The problem is whether you can still obtain
a snow caster for the tractor that is the issue.


----------



## kbsnow (Oct 22, 2009)

There are plenty available for this model as they were universal for a number of tractors. I found a couple that I will need to fabricate some brackets but it will fit. All pulleys and belts are included.


----------



## swtiih (Nov 30, 2008)

unless you have lots of walks at one location a single stage snowblower is the easiest and fastest. If the tractor fits well for your business then take it, if it doesn't then don't. It may be free but if its not productive it will cost you in the long run


----------



## kbsnow (Oct 22, 2009)

I have decided...it will be a walk behind snowblower. The lawn tractor is a nice idea, BUT, not practical. I live in the city, would have to keep it in the back yard, and would have to load and unload everytime I needed to use it.

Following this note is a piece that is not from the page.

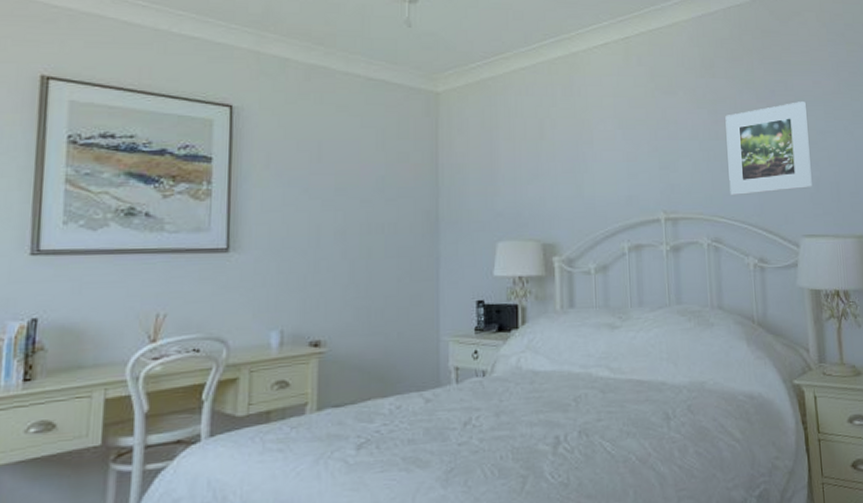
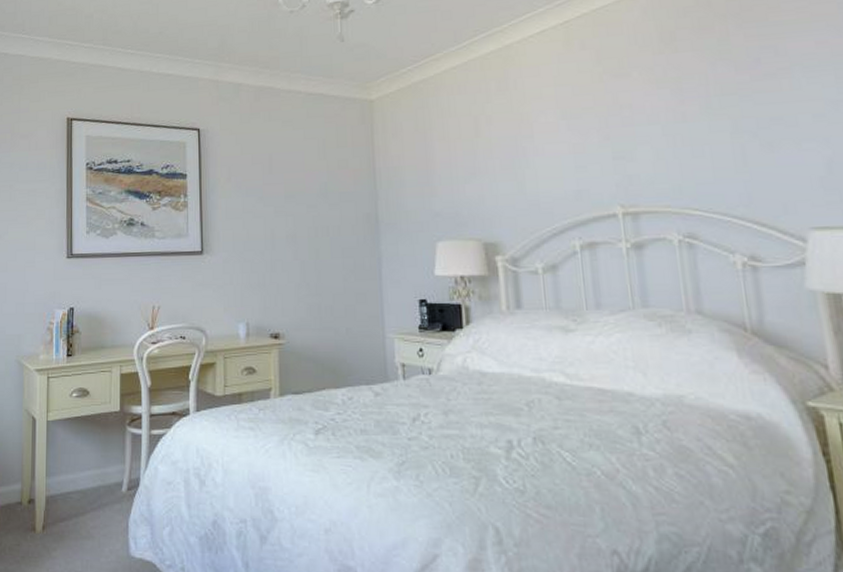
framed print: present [725,102,812,196] -> none [694,67,822,185]

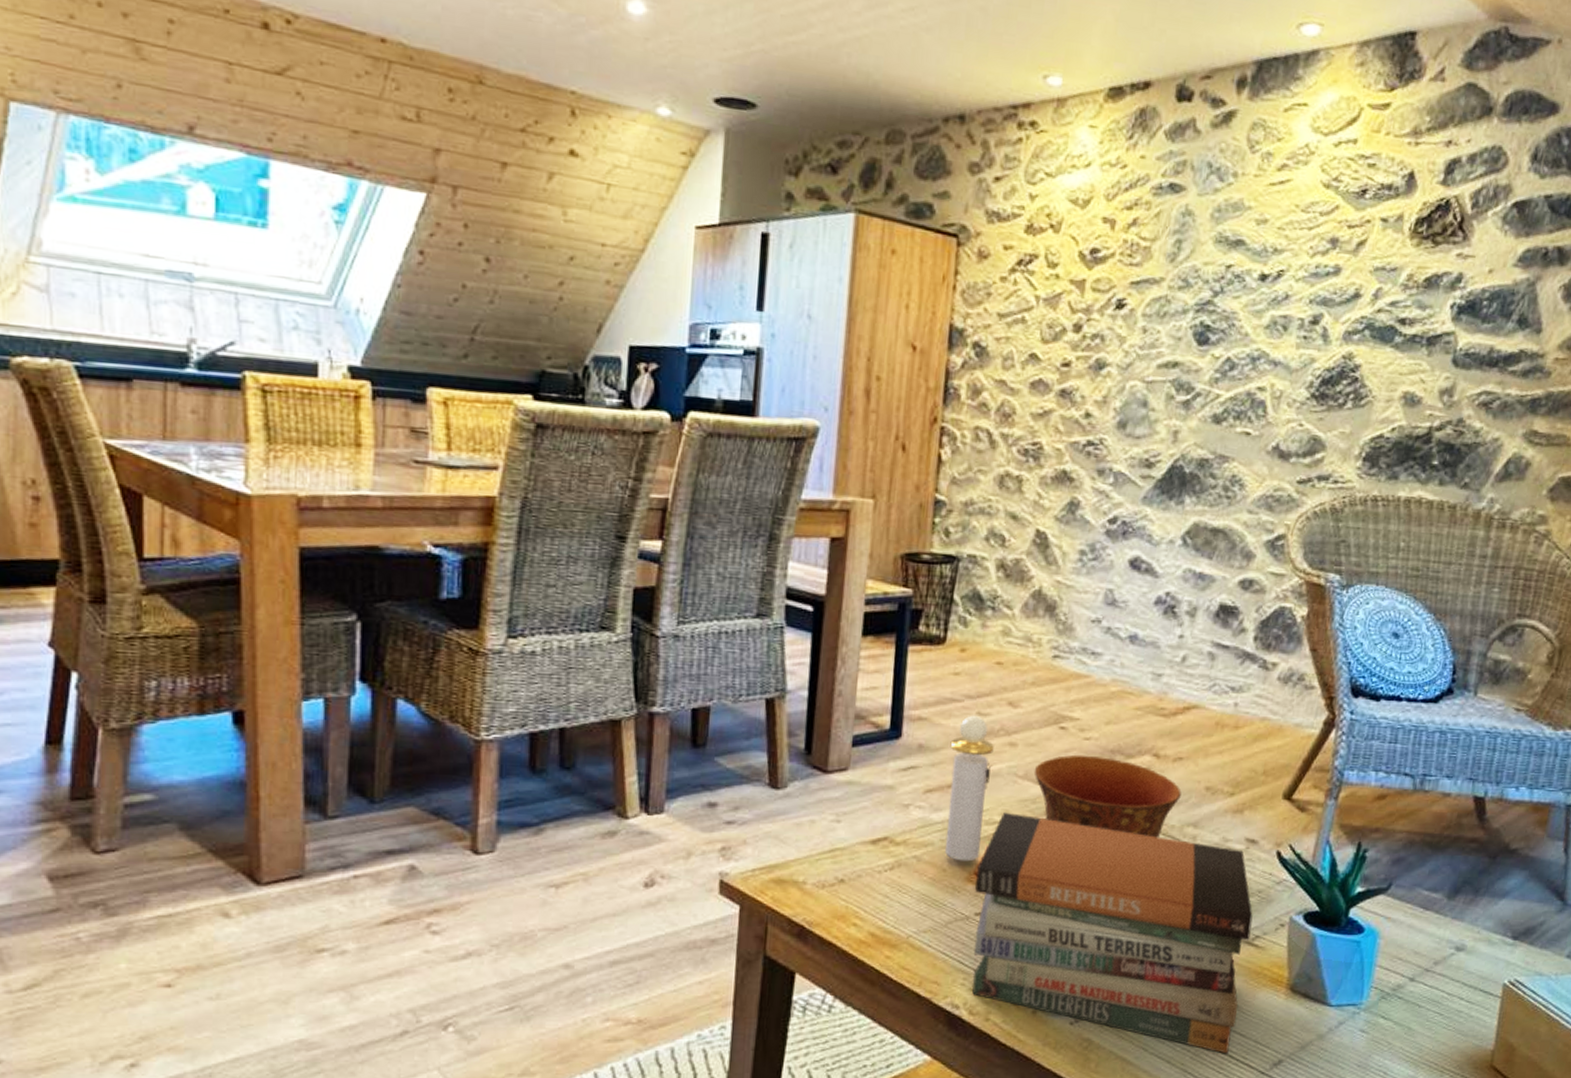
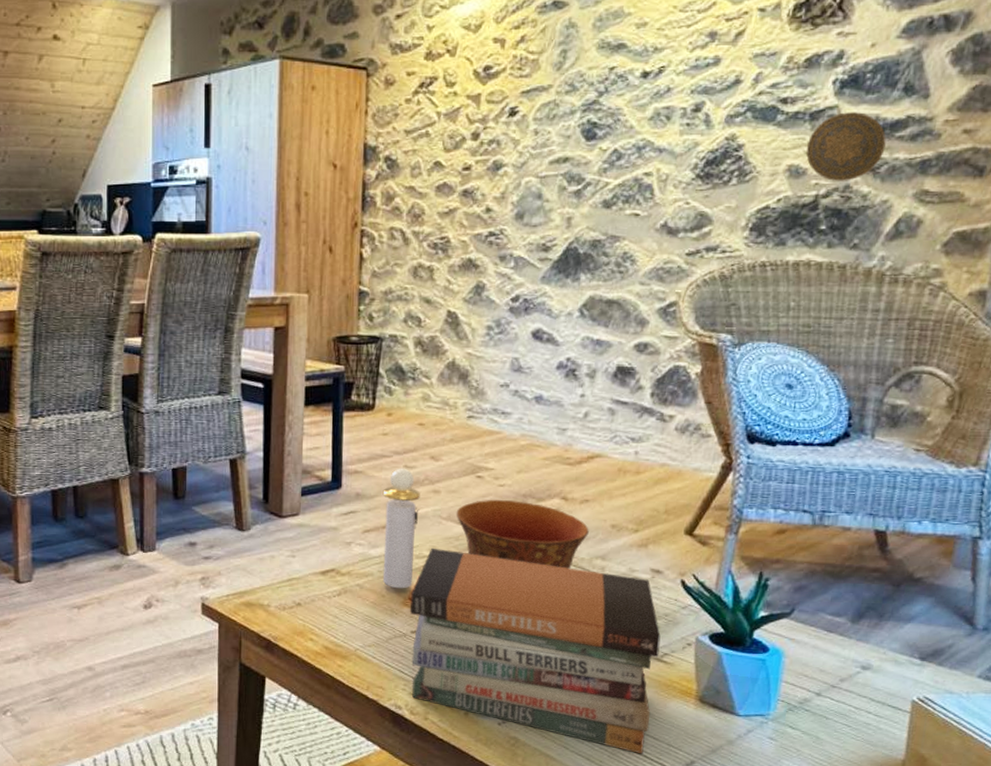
decorative plate: none [1421,339,1500,415] -> present [805,112,887,181]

The snowblower can stay in the back of the truck in the garage.


----------



## Dubl0Vert (Sep 10, 2011)

I think that's a good call. I have a Deere with a plow...but I wouldn't want to try to drive it up an icy set of loading ramps into my truck. The walk behind is easy to load with those knobby tires it scoots right up the ramps and pulls me up.


----------



## marylandplow82 (Feb 13, 2010)

I think you made the right decision. I would not want to be driving up an icy ramp in the middle of a snow storm..The walk behinds are much easier to handle up the ramp..


----------